Question: My child's school claims that teachers also benefit from parent involvement in the school. Is this true?
Answer: Yes, parent involvement in education goes far beyond just helping out kids (which it also does in spades). When parents are involved with their kids' schoolwork, parents and their children's teachers reap a number of benefits, as well. This may be particularly important for parents of tweens.
Teachers with many involved parents tend to have better morale than teachers with many uninvolved parents. When parents take an interest in kids' schoolwork, it makes teachers feel worthwhile and valued. An increase in teacher morale may, in turn, benefit the students since the teacher may be more engaged and passionate about her work. Having engaging teachers is particularly important during the tween years, when interest in school can wane due to unique developmental needs.
Parents who are involved with their kids' education also feel better about themselves. In particular, involved parents report having higher confidence and greater personal satisfaction than parents who are uninvolved. It could be debated whether higher confidence leads to greater involvement or vice versa. It's highly plausible, though, that taking an active role in your child's learning makes a parent feel particularly useful, thus enhancing confidence. This, in turn, enables parents to model healthy self-esteem for their children, which is especially important for tweens.

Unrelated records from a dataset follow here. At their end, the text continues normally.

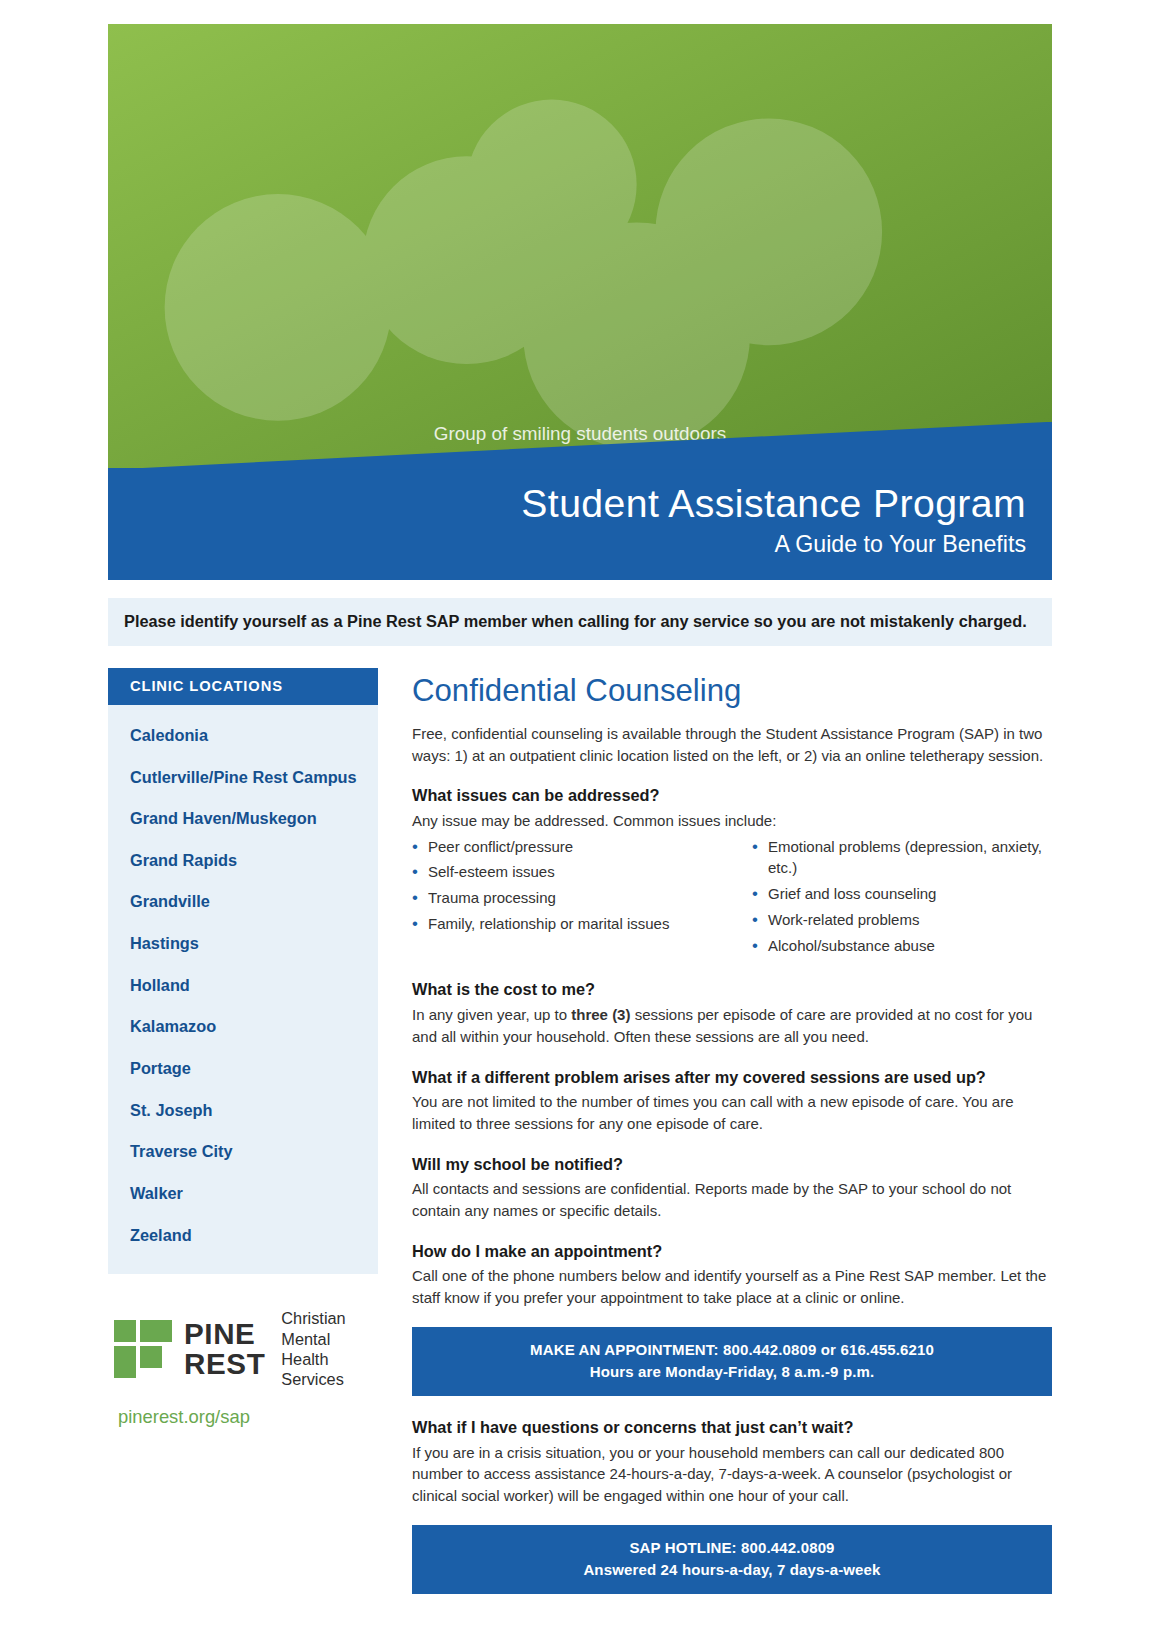Student Assistance Program
A Guide to Your Benefits
Please identify yourself as a Pine Rest SAP member when calling for any service so you are not mistakenly charged.
CLINIC LOCATIONS
Caledonia
Cutlerville/Pine Rest Campus
Grand Haven/Muskegon
Grand Rapids
Grandville
Hastings
Holland
Kalamazoo
Portage
St. Joseph
Traverse City
Walker
Zeeland
PINE REST
Christian
Mental Health
Services
pinerest.org/sap
Confidential Counseling
Free, confidential counseling is available through the Student Assistance Program (SAP) in two ways: 1) at an outpatient clinic location listed on the left, or 2) via an online teletherapy session.
What issues can be addressed?
Any issue may be addressed. Common issues include:
Peer conflict/pressure
Self-esteem issues
Trauma processing
Family, relationship or marital issues
Emotional problems (depression, anxiety, etc.)
Grief and loss counseling
Work-related problems
Alcohol/substance abuse
What is the cost to me?
In any given year, up to three (3) sessions per episode of care are provided at no cost for you and all within your household. Often these sessions are all you need.
What if a different problem arises after my covered sessions are used up?
You are not limited to the number of times you can call with a new episode of care. You are limited to three sessions for any one episode of care.
Will my school be notified?
All contacts and sessions are confidential. Reports made by the SAP to your school do not contain any names or specific details.
How do I make an appointment?
Call one of the phone numbers below and identify yourself as a Pine Rest SAP member. Let the staff know if you prefer your appointment to take place at a clinic or online.
MAKE AN APPOINTMENT: 800.442.0809 or 616.455.6210 Hours are Monday-Friday, 8 a.m.-9 p.m.
What if I have questions or concerns that just can’t wait?
If you are in a crisis situation, you or your household members can call our dedicated 800 number to access assistance 24-hours-a-day, 7-days-a-week. A counselor (psychologist or clinical social worker) will be engaged within one hour of your call.
SAP HOTLINE: 800.442.0809 Answered 24 hours-a-day, 7 days-a-week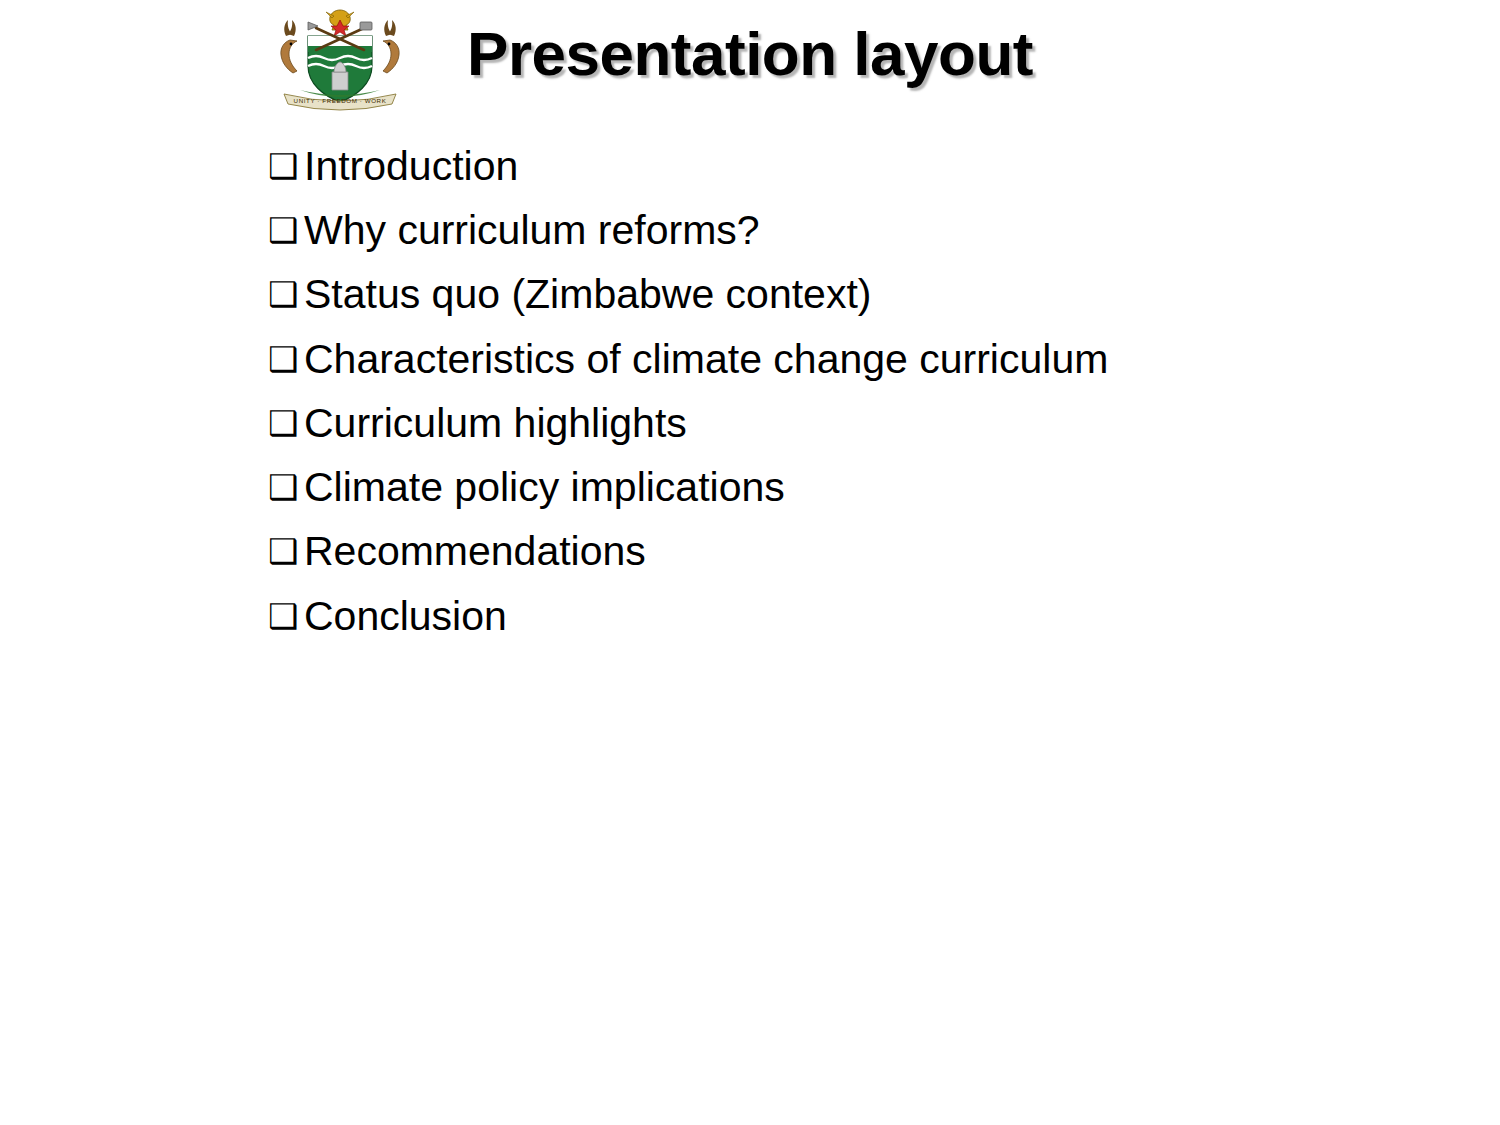UNITY · FREEDOM · WORK
Presentation layout
Introduction
Why curriculum reforms?
Status quo (Zimbabwe context)
Characteristics of climate change curriculum
Curriculum highlights
Climate policy implications
Recommendations
Conclusion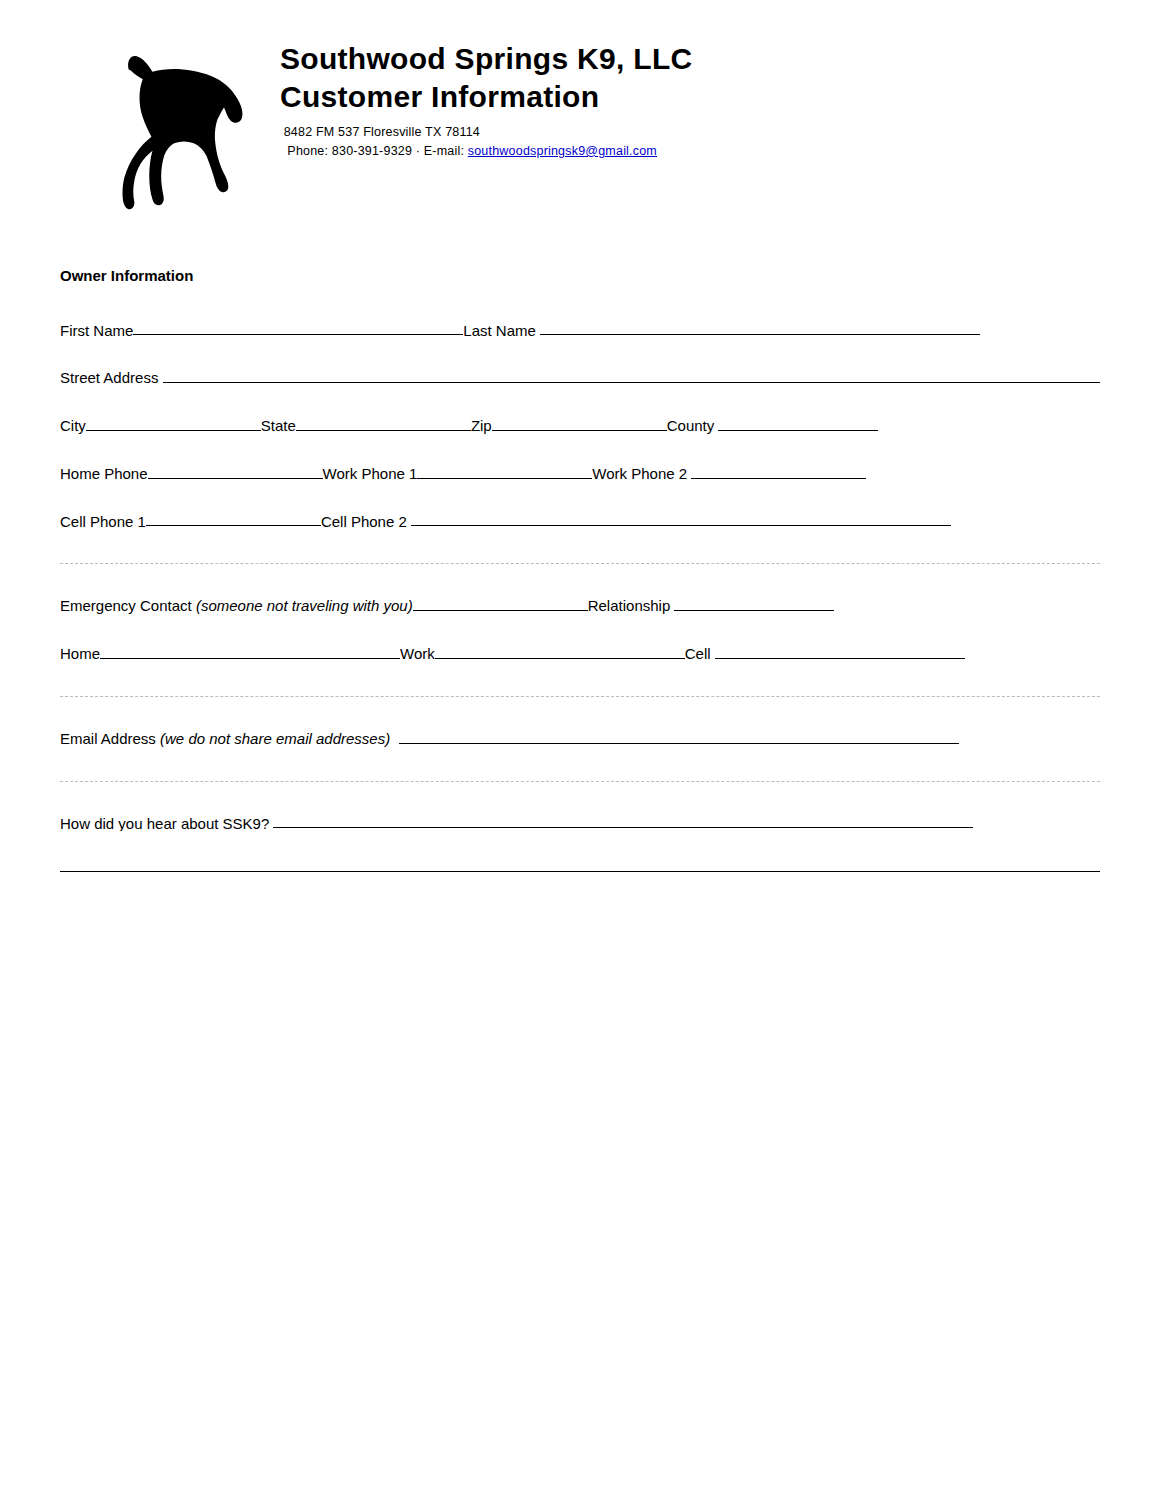Southwood Springs K9, LLC
Customer Information
8482 FM 537 Floresville TX 78114
Phone: 830-391-9329 · E-mail: southwoodspringsk9@gmail.com
Owner Information
First Name Last Name
Street Address
City State Zip County
Home Phone Work Phone 1 Work Phone 2
Cell Phone 1 Cell Phone 2
Emergency Contact (someone not traveling with you) Relationship
Home Work Cell
Email Address (we do not share email addresses)
How did you hear about SSK9?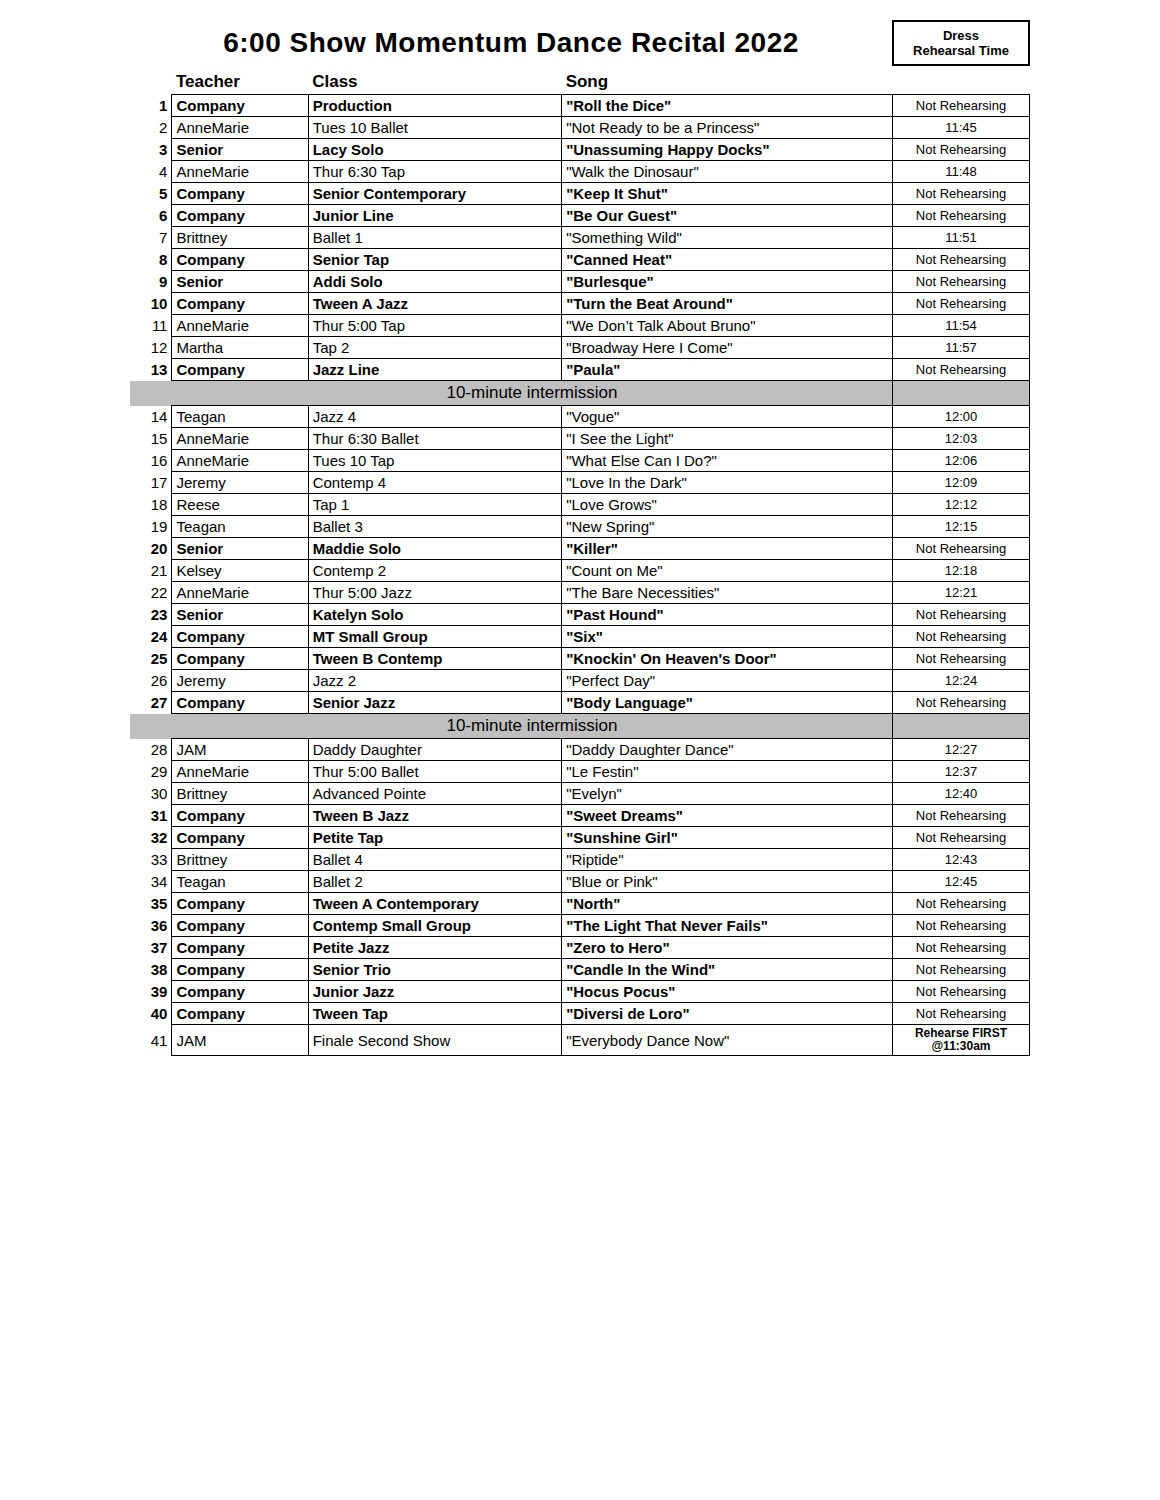6:00 Show Momentum Dance Recital 2022
Dress
Rehearsal Time
| | Teacher | Class | Song | |
| 1 | Company | Production | "Roll the Dice" | Not Rehearsing |
| 2 | AnneMarie | Tues 10 Ballet | "Not Ready to be a Princess" | 11:45 |
| 3 | Senior | Lacy Solo | "Unassuming Happy Docks" | Not Rehearsing |
| 4 | AnneMarie | Thur 6:30 Tap | "Walk the Dinosaur" | 11:48 |
| 5 | Company | Senior Contemporary | "Keep It Shut" | Not Rehearsing |
| 6 | Company | Junior Line | "Be Our Guest" | Not Rehearsing |
| 7 | Brittney | Ballet 1 | "Something Wild" | 11:51 |
| 8 | Company | Senior Tap | "Canned Heat" | Not Rehearsing |
| 9 | Senior | Addi Solo | "Burlesque" | Not Rehearsing |
| 10 | Company | Tween A Jazz | "Turn the Beat Around" | Not Rehearsing |
| 11 | AnneMarie | Thur 5:00 Tap | "We Don’t Talk About Bruno" | 11:54 |
| 12 | Martha | Tap 2 | "Broadway Here I Come" | 11:57 |
| 13 | Company | Jazz Line | "Paula" | Not Rehearsing |
| | 10-minute intermission | |
| 14 | Teagan | Jazz 4 | "Vogue" | 12:00 |
| 15 | AnneMarie | Thur 6:30 Ballet | "I See the Light" | 12:03 |
| 16 | AnneMarie | Tues 10 Tap | "What Else Can I Do?" | 12:06 |
| 17 | Jeremy | Contemp 4 | "Love In the Dark" | 12:09 |
| 18 | Reese | Tap 1 | "Love Grows" | 12:12 |
| 19 | Teagan | Ballet 3 | "New Spring" | 12:15 |
| 20 | Senior | Maddie Solo | "Killer" | Not Rehearsing |
| 21 | Kelsey | Contemp 2 | "Count on Me" | 12:18 |
| 22 | AnneMarie | Thur 5:00 Jazz | "The Bare Necessities" | 12:21 |
| 23 | Senior | Katelyn Solo | "Past Hound" | Not Rehearsing |
| 24 | Company | MT Small Group | "Six" | Not Rehearsing |
| 25 | Company | Tween B Contemp | "Knockin' On Heaven's Door" | Not Rehearsing |
| 26 | Jeremy | Jazz 2 | "Perfect Day" | 12:24 |
| 27 | Company | Senior Jazz | "Body Language" | Not Rehearsing |
| | 10-minute intermission | |
| 28 | JAM | Daddy Daughter | "Daddy Daughter Dance" | 12:27 |
| 29 | AnneMarie | Thur 5:00 Ballet | "Le Festin" | 12:37 |
| 30 | Brittney | Advanced Pointe | "Evelyn" | 12:40 |
| 31 | Company | Tween B Jazz | "Sweet Dreams" | Not Rehearsing |
| 32 | Company | Petite Tap | "Sunshine Girl" | Not Rehearsing |
| 33 | Brittney | Ballet 4 | "Riptide" | 12:43 |
| 34 | Teagan | Ballet 2 | "Blue or Pink" | 12:45 |
| 35 | Company | Tween A Contemporary | "North" | Not Rehearsing |
| 36 | Company | Contemp Small Group | "The Light That Never Fails" | Not Rehearsing |
| 37 | Company | Petite Jazz | "Zero to Hero" | Not Rehearsing |
| 38 | Company | Senior Trio | "Candle In the Wind" | Not Rehearsing |
| 39 | Company | Junior Jazz | "Hocus Pocus" | Not Rehearsing |
| 40 | Company | Tween Tap | "Diversi de Loro" | Not Rehearsing |
| 41 | JAM | Finale Second Show | "Everybody Dance Now" | Rehearse FIRST @11:30am |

Since both parents and educators benefit from parent involvement in education, it makes sense that studies show school climate to be best at schools with active parents. So, all in all, your child's school was absolutely right: if you want to make a big impact on kids, parents and teachers alike, all you need to do is get involved.
Hornby, Garry, and Lafaele, Rayleen. Barriers to parental involvement in education: An explanatory model. Educational Review. 2010. 63, 1: 37-52.
Pomerantz, Eva, and Moorman, Elizabeth. The how, whom, and why of parental involvement in children's academic lives: More is not always better. Review of Educational Research. 2007. 77,3: 373-410.